異世界転生系の主人公のことを思いながら名字も、とりあえず考えついたのは、村を見て回り、村の方々に話を聞いて回ることだった。我ながら転生主人公としては地味な作業だと思う。

 だが、地味だからと言って侮ってはいけない。これをする理由はちゃんとある。

 その理由は、うかつに動けないからだ。

 先ほど人外の通った後があると言ったが、もしかしたらそうじゃないかもしれない。単純にここらで一度戦争があって、ここも戦場となったからこうして家が壊れていたりするのかもしれない。あきらかに人間や動物のものではない足跡があったりするのも、もう結構昔の話かもしれない。

 それなら戦争孤児を偽って誰かの家にお節介になればいいのだが――最悪なパターンは、あの糞親の策略で「人間に化けた化け物の村」に送られたのかもしれないということだ。あのモルガンが「修行」と言ってきたのだから、生ぬるい修行ではないのは容易に想像できる。

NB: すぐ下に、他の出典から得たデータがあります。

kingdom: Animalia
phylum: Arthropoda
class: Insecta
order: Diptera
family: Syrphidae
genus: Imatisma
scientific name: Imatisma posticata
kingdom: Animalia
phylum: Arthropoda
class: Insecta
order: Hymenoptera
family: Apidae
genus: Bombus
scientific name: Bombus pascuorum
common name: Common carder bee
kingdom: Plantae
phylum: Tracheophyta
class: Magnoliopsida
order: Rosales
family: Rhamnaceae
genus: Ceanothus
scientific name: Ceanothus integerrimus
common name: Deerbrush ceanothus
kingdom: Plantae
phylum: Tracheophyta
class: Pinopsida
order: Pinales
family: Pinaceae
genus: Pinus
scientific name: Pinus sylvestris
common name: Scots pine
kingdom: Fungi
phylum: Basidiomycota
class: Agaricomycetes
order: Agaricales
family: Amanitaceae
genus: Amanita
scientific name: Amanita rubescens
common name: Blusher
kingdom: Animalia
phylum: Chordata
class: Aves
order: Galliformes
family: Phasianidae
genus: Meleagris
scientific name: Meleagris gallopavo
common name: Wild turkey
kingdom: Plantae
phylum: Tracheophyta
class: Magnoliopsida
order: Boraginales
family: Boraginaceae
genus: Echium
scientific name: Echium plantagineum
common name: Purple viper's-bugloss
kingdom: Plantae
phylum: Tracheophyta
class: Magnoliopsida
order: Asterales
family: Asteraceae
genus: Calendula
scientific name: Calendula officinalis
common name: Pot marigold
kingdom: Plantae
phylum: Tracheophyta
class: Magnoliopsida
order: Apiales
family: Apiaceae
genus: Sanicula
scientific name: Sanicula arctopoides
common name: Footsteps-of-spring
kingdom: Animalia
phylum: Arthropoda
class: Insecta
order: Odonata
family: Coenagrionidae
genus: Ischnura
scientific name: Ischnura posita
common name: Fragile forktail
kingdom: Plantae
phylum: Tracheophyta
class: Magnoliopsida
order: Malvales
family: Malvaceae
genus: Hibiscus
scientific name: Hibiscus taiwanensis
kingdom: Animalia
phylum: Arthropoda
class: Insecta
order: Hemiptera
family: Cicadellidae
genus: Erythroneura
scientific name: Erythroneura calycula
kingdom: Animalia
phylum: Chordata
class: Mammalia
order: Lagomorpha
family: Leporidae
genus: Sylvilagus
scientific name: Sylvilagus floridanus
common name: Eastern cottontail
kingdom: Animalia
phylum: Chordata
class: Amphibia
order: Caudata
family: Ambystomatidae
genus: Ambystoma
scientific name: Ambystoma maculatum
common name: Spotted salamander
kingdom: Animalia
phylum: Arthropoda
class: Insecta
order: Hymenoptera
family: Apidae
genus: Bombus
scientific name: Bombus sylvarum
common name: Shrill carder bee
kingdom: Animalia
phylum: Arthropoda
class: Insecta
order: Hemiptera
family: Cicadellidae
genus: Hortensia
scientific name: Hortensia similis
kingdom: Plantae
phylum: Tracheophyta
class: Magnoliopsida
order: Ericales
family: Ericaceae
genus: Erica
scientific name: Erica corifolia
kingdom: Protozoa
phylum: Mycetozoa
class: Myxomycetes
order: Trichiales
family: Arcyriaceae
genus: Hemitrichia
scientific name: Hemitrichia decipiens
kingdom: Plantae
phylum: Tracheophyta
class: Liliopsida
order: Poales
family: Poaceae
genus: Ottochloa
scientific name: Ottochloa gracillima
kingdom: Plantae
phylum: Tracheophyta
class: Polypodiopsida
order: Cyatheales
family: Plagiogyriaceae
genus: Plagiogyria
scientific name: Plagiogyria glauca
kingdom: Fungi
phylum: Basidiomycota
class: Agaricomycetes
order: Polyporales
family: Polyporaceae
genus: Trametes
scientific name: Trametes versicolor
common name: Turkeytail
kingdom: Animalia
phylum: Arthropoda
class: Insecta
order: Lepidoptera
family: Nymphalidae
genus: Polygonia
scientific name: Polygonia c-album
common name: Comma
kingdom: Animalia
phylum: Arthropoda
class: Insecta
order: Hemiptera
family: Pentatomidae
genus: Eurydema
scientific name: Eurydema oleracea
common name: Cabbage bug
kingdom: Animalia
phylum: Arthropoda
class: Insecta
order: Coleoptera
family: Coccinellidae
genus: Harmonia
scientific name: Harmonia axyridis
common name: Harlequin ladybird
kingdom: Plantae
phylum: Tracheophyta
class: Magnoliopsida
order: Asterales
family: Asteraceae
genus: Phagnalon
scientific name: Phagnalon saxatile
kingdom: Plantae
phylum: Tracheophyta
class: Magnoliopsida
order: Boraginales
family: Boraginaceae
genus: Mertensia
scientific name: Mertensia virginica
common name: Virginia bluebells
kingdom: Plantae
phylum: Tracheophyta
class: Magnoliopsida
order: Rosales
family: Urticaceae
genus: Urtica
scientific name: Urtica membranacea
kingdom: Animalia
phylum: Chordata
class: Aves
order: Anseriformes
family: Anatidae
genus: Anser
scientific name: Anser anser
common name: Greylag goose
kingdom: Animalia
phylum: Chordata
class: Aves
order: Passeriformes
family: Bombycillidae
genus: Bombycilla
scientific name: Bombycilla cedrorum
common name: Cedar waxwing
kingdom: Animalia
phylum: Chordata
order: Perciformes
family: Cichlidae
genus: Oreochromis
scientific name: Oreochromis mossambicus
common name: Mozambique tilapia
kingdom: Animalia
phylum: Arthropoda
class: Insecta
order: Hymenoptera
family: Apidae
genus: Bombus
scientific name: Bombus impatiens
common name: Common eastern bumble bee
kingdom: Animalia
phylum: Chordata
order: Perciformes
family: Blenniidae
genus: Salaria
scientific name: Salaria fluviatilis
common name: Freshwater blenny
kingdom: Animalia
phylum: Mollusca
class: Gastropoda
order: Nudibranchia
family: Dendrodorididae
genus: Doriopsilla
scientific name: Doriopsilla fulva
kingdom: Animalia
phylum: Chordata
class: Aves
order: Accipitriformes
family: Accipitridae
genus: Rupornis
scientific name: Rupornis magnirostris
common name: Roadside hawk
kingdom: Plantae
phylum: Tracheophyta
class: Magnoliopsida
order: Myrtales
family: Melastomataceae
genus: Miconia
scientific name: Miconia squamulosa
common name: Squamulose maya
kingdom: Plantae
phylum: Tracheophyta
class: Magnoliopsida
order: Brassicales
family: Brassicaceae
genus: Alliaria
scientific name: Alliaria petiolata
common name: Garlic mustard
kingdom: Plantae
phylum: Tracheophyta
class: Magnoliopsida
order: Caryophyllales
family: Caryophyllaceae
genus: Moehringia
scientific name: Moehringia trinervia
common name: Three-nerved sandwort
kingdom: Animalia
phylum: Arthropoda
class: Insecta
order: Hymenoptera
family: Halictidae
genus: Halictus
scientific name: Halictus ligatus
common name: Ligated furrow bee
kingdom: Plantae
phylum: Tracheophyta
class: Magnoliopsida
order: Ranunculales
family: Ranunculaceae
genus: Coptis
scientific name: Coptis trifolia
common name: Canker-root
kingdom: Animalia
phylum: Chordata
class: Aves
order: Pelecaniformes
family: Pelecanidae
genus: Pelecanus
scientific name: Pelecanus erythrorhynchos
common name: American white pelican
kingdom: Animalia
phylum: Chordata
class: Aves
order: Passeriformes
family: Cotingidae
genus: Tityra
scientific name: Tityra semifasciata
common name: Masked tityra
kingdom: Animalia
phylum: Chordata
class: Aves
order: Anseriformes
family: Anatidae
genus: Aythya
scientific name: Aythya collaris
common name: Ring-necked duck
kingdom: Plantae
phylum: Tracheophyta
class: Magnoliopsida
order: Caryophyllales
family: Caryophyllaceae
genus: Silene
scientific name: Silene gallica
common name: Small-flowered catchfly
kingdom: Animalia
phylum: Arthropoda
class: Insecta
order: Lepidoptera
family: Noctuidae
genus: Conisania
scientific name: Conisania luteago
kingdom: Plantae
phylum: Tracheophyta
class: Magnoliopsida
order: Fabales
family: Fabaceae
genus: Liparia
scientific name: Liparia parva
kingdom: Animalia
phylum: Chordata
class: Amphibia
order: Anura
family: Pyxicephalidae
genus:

 だからこそ、事前の情報収集がひつようだ。憶測だけでこの場を危険と判断し、行動してはいけない。後で必ず痛い目を見る。今は村民たちの様子をうかがって、すこしでも危険が存在し、きな臭いと感じたらこの村からおさらばしよう。逃げることがかないそうにもないなら、この村を拠点に強くなるしかない。本音を言えば今からでも逃げたいのだが、この村の内情もわかっていない状態でうかつな行動をするわけにも行かない。気は進まないが、やるしかないのだ。

 

 仕方なく、私は護身用に落ちていた木の枝を広い、渋々といった感じで私は村を徘徊するのだった。

 

 

 

 

 

 

 

 

 

 

 あーあ、面倒だ。アグラヴェインお兄ちゃんが「妹よおおおお!!」とか叫びながら迎えに来てくれないかなぁ。